> _Directions for this task_:
Lines with "down": please show every one of them from the listing below.

(Dataset section)

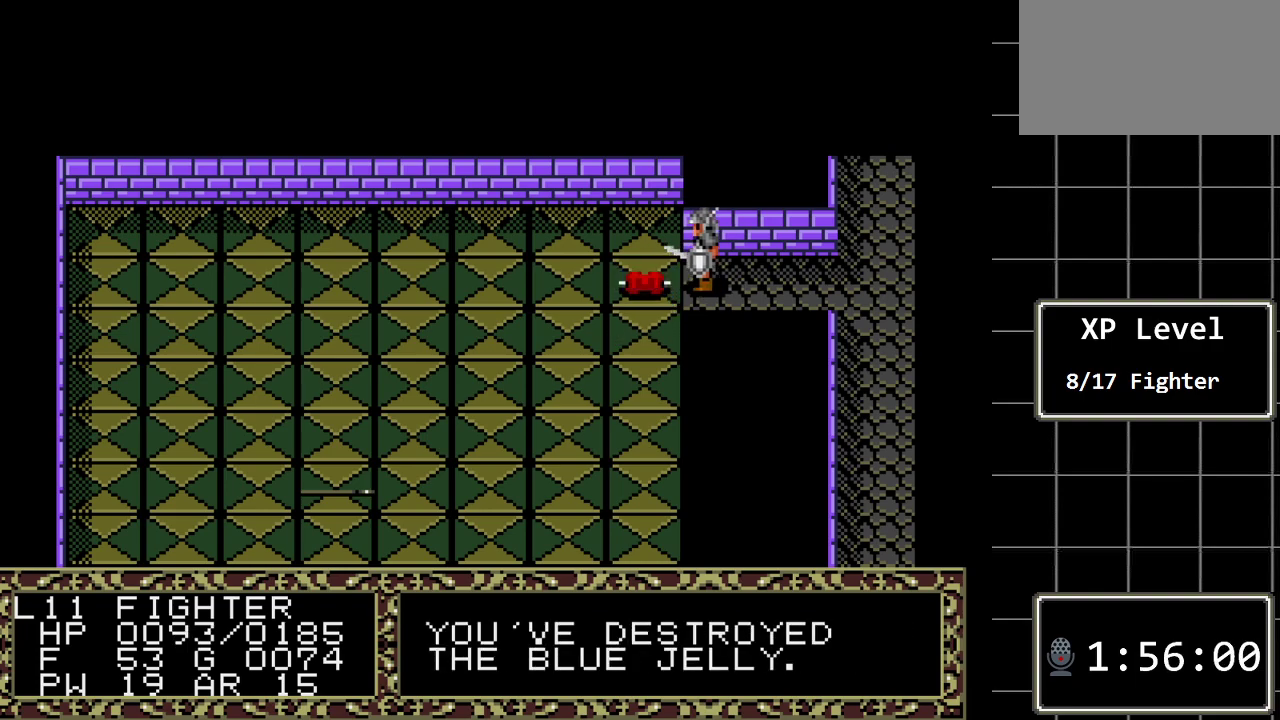
{"buttons": ["DPAD_UP"], "events": [[100, "DPAD_LEFT", "up"], [267, "DPAD_UP", "down"]]}
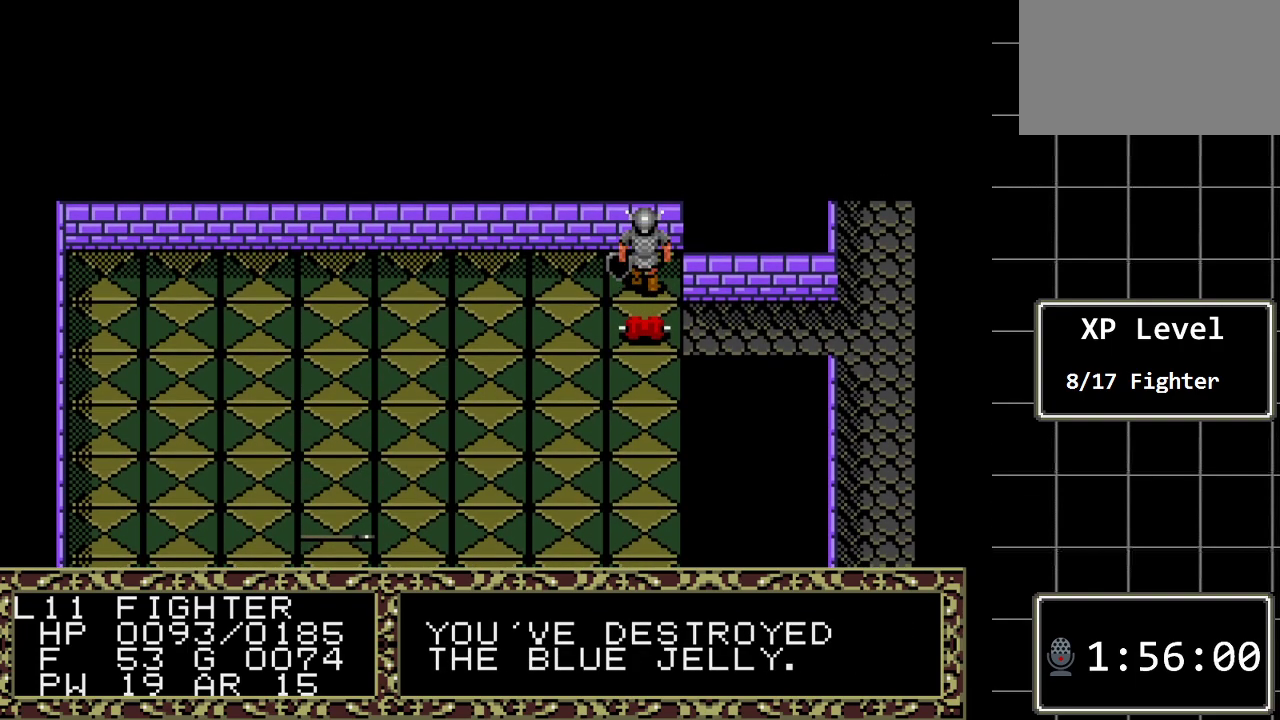
{"buttons": ["DPAD_LEFT"], "events": [[17, "DPAD_UP", "up"], [217, "DPAD_LEFT", "down"]]}
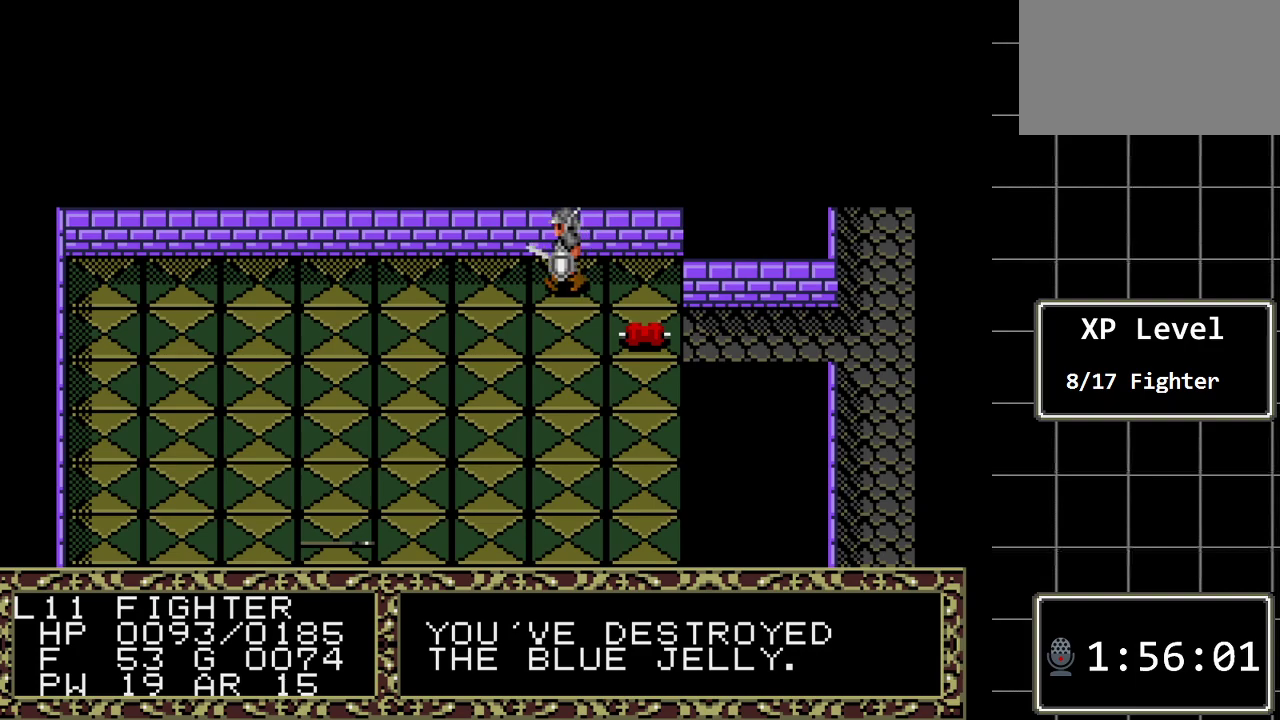
{"buttons": ["DPAD_LEFT"], "events": []}
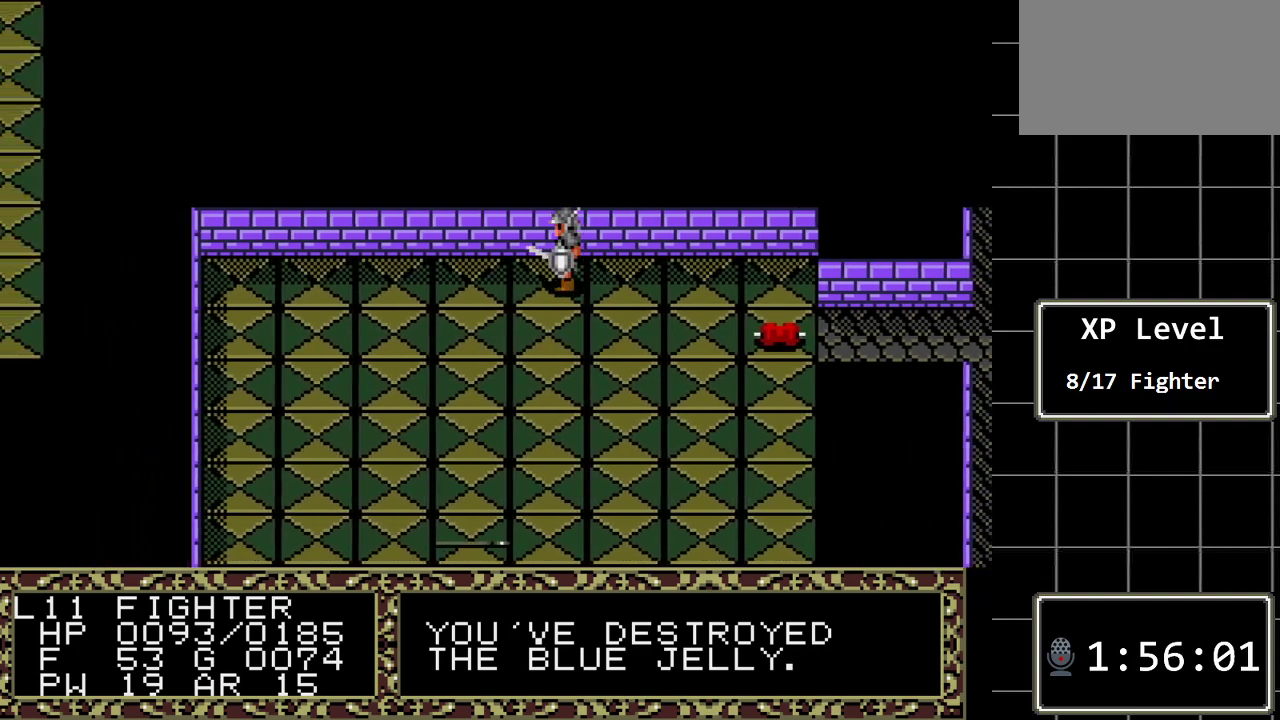
{"buttons": ["DPAD_LEFT"], "events": []}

(End Dataset section)

> _Response_:
{"buttons": ["DPAD_UP"], "events": [[100, "DPAD_LEFT", "up"], [267, "DPAD_UP", "down"]]}
{"buttons": ["DPAD_LEFT"], "events": [[17, "DPAD_UP", "up"], [217, "DPAD_LEFT", "down"]]}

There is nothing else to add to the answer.